## LISTED ENTRIES:
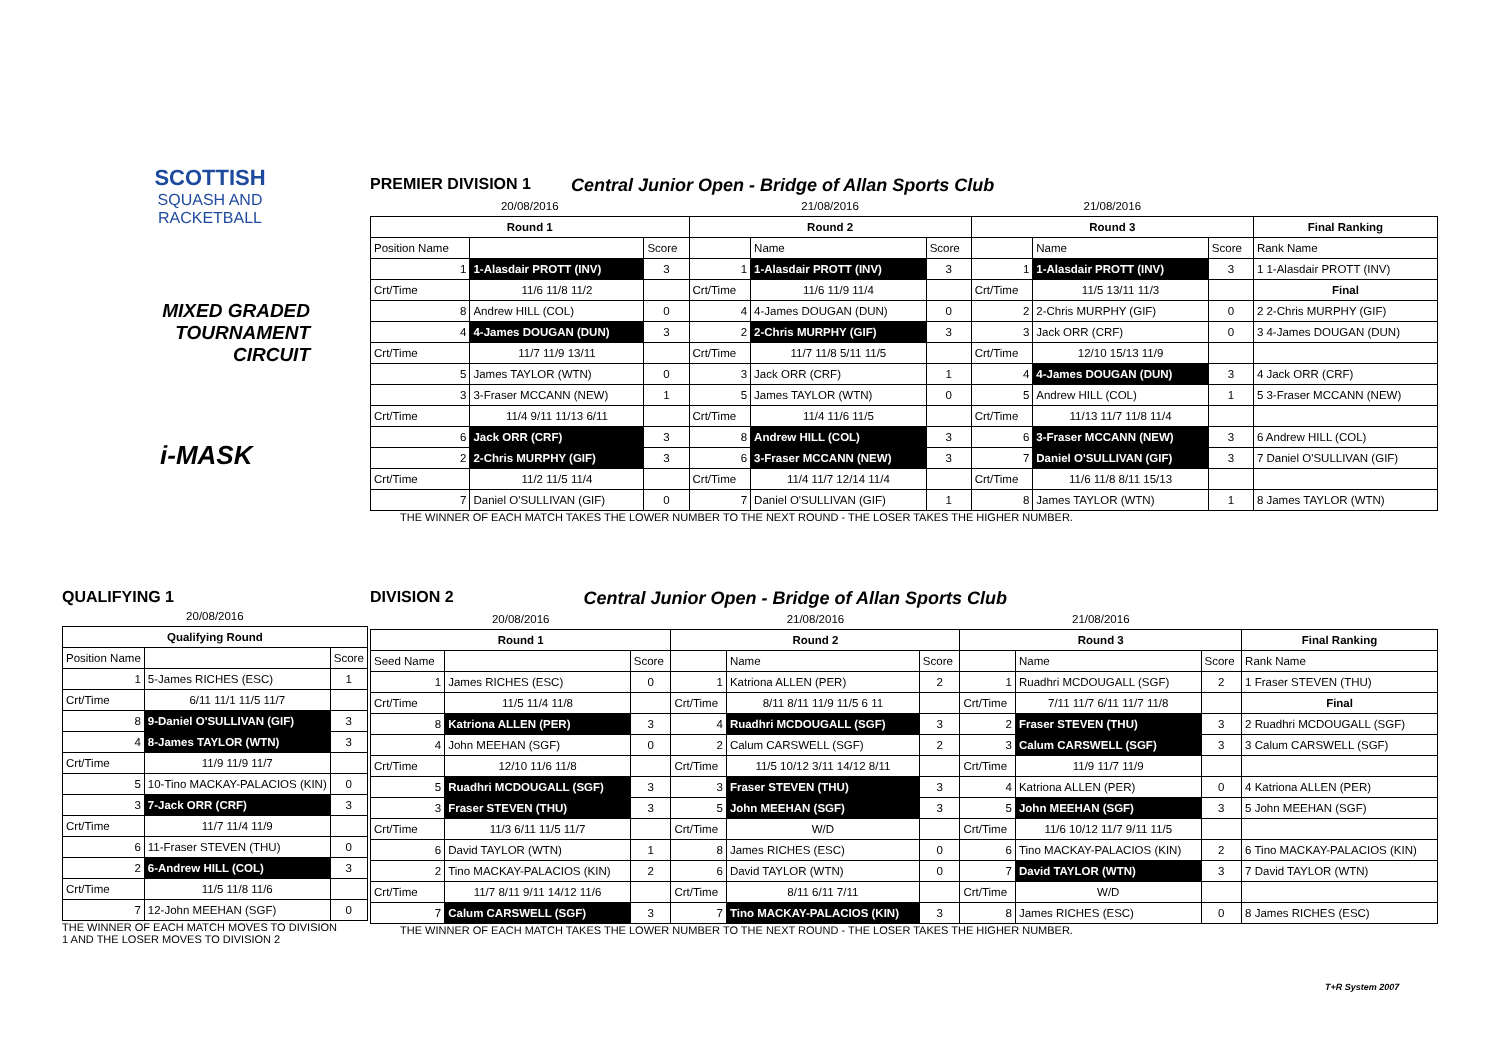SCOTTISH
SQUASH AND
RACKETBALL
MIXED GRADED
TOURNAMENT CIRCUIT
i-MASK
PREMIER DIVISION 1 Central Junior Open - Bridge of Allan Sports Club
| 20/08/2016 | | | 21/08/2016 | | | 21/08/2016 | | | |
| Round 1 | | | Round 2 | | | Round 3 | | | Final Ranking |
| Position Name | | Score | | Name | Score | | Name | Score | Rank Name |
| 1 | 1-Alasdair PROTT (INV) | 3 | 1 | 1-Alasdair PROTT (INV) | 3 | 1 | 1-Alasdair PROTT (INV) | 3 | 1 1-Alasdair PROTT (INV) |
| Crt/Time | 11/6 11/8 11/2 | | Crt/Time | 11/6 11/9 11/4 | | Crt/Time | 11/5 13/11 11/3 | | Final |
| 8 | Andrew HILL (COL) | 0 | 4 | 4-James DOUGAN (DUN) | 0 | 2 | 2-Chris MURPHY (GIF) | 0 | 2 2-Chris MURPHY (GIF) |
| 4 | 4-James DOUGAN (DUN) | 3 | 2 | 2-Chris MURPHY (GIF) | 3 | 3 | Jack ORR (CRF) | 0 | 3 4-James DOUGAN (DUN) |
| Crt/Time | 11/7 11/9 13/11 | | Crt/Time | 11/7 11/8 5/11 11/5 | | Crt/Time | 12/10 15/13 11/9 | | |
| 5 | James TAYLOR (WTN) | 0 | 3 | Jack ORR (CRF) | 1 | 4 | 4-James DOUGAN (DUN) | 3 | 4 Jack ORR (CRF) |
| 3 | 3-Fraser MCCANN (NEW) | 1 | 5 | James TAYLOR (WTN) | 0 | 5 | Andrew HILL (COL) | 1 | 5 3-Fraser MCCANN (NEW) |
| Crt/Time | 11/4 9/11 11/13 6/11 | | Crt/Time | 11/4 11/6 11/5 | | Crt/Time | 11/13 11/7 11/8 11/4 | | |
| 6 | Jack ORR (CRF) | 3 | 8 | Andrew HILL (COL) | 3 | 6 | 3-Fraser MCCANN (NEW) | 3 | 6 Andrew HILL (COL) |
| 2 | 2-Chris MURPHY (GIF) | 3 | 6 | 3-Fraser MCCANN (NEW) | 3 | 7 | Daniel O'SULLIVAN (GIF) | 3 | 7 Daniel O'SULLIVAN (GIF) |
| Crt/Time | 11/2 11/5 11/4 | | Crt/Time | 11/4 11/7 12/14 11/4 | | Crt/Time | 11/6 11/8 8/11 15/13 | | |
| 7 | Daniel O'SULLIVAN (GIF) | 0 | 7 | Daniel O'SULLIVAN (GIF) | 1 | 8 | James TAYLOR (WTN) | 1 | 8 James TAYLOR (WTN) |
THE WINNER OF EACH MATCH TAKES THE LOWER NUMBER TO THE NEXT ROUND - THE LOSER TAKES THE HIGHER NUMBER.
QUALIFYING 1
| 20/08/2016 | | |
| Qualifying Round | | |
| Position Name | | Score |
| 1 | 5-James RICHES (ESC) | 1 |
| Crt/Time | 6/11 11/1 11/5 11/7 | |
| 8 | 9-Daniel O'SULLIVAN (GIF) | 3 |
| 4 | 8-James TAYLOR (WTN) | 3 |
| Crt/Time | 11/9 11/9 11/7 | |
| 5 | 10-Tino MACKAY-PALACIOS (KIN) | 0 |
| 3 | 7-Jack ORR (CRF) | 3 |
| Crt/Time | 11/7 11/4 11/9 | |
| 6 | 11-Fraser STEVEN (THU) | 0 |
| 2 | 6-Andrew HILL (COL) | 3 |
| Crt/Time | 11/5 11/8 11/6 | |
| 7 | 12-John MEEHAN (SGF) | 0 |
THE WINNER OF EACH MATCH MOVES TO DIVISION 1 AND THE LOSER MOVES TO DIVISION 2
DIVISION 2 Central Junior Open - Bridge of Allan Sports Club
| 20/08/2016 | | | 21/08/2016 | | | 21/08/2016 | | | |
| Round 1 | | | Round 2 | | | Round 3 | | | Final Ranking |
| Seed Name | | Score | | Name | Score | | Name | Score | Rank Name |
| 1 | James RICHES (ESC) | 0 | 1 | Katriona ALLEN (PER) | 2 | 1 | Ruadhri MCDOUGALL (SGF) | 2 | 1 Fraser STEVEN (THU) |
| Crt/Time | 11/5 11/4 11/8 | | Crt/Time | 8/11 8/11 11/9 11/5 6 11 | | Crt/Time | 7/11 11/7 6/11 11/7 11/8 | | Final |
| 8 | Katriona ALLEN (PER) | 3 | 4 | Ruadhri MCDOUGALL (SGF) | 3 | 2 | Fraser STEVEN (THU) | 3 | 2 Ruadhri MCDOUGALL (SGF) |
| 4 | John MEEHAN (SGF) | 0 | 2 | Calum CARSWELL (SGF) | 2 | 3 | Calum CARSWELL (SGF) | 3 | 3 Calum CARSWELL (SGF) |
| Crt/Time | 12/10 11/6 11/8 | | Crt/Time | 11/5 10/12 3/11 14/12 8/11 | | Crt/Time | 11/9 11/7 11/9 | | |
| 5 | Ruadhri MCDOUGALL (SGF) | 3 | 3 | Fraser STEVEN (THU) | 3 | 4 | Katriona ALLEN (PER) | 0 | 4 Katriona ALLEN (PER) |
| 3 | Fraser STEVEN (THU) | 3 | 5 | John MEEHAN (SGF) | 3 | 5 | John MEEHAN (SGF) | 3 | 5 John MEEHAN (SGF) |
| Crt/Time | 11/3 6/11 11/5 11/7 | | Crt/Time | W/D | | Crt/Time | 11/6 10/12 11/7 9/11 11/5 | | |
| 6 | David TAYLOR (WTN) | 1 | 8 | James RICHES (ESC) | 0 | 6 | Tino MACKAY-PALACIOS (KIN) | 2 | 6 Tino MACKAY-PALACIOS (KIN) |
| 2 | Tino MACKAY-PALACIOS (KIN) | 2 | 6 | David TAYLOR (WTN) | 0 | 7 | David TAYLOR (WTN) | 3 | 7 David TAYLOR (WTN) |
| Crt/Time | 11/7 8/11 9/11 14/12 11/6 | | Crt/Time | 8/11 6/11 7/11 | | Crt/Time | W/D | | |
| 7 | Calum CARSWELL (SGF) | 3 | 7 | Tino MACKAY-PALACIOS (KIN) | 3 | 8 | James RICHES (ESC) | 0 | 8 James RICHES (ESC) |
THE WINNER OF EACH MATCH TAKES THE LOWER NUMBER TO THE NEXT ROUND - THE LOSER TAKES THE HIGHER NUMBER.
T+R System 2007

## BRIEF:
Search the records line by line for the word "SULLIVAN" and copy every line where it appears.

## SOLUTION FOR THIS TASK:
| 2 | 2-Chris MURPHY (GIF) | 3 | 6 | 3-Fraser MCCANN (NEW) | 3 | 7 | Daniel O'SULLIVAN (GIF) | 3 | 7 Daniel O'SULLIVAN (GIF) |
| 7 | Daniel O'SULLIVAN (GIF) | 0 | 7 | Daniel O'SULLIVAN (GIF) | 1 | 8 | James TAYLOR (WTN) | 1 | 8 James TAYLOR (WTN) |
| 8 | 9-Daniel O'SULLIVAN (GIF) | 3 |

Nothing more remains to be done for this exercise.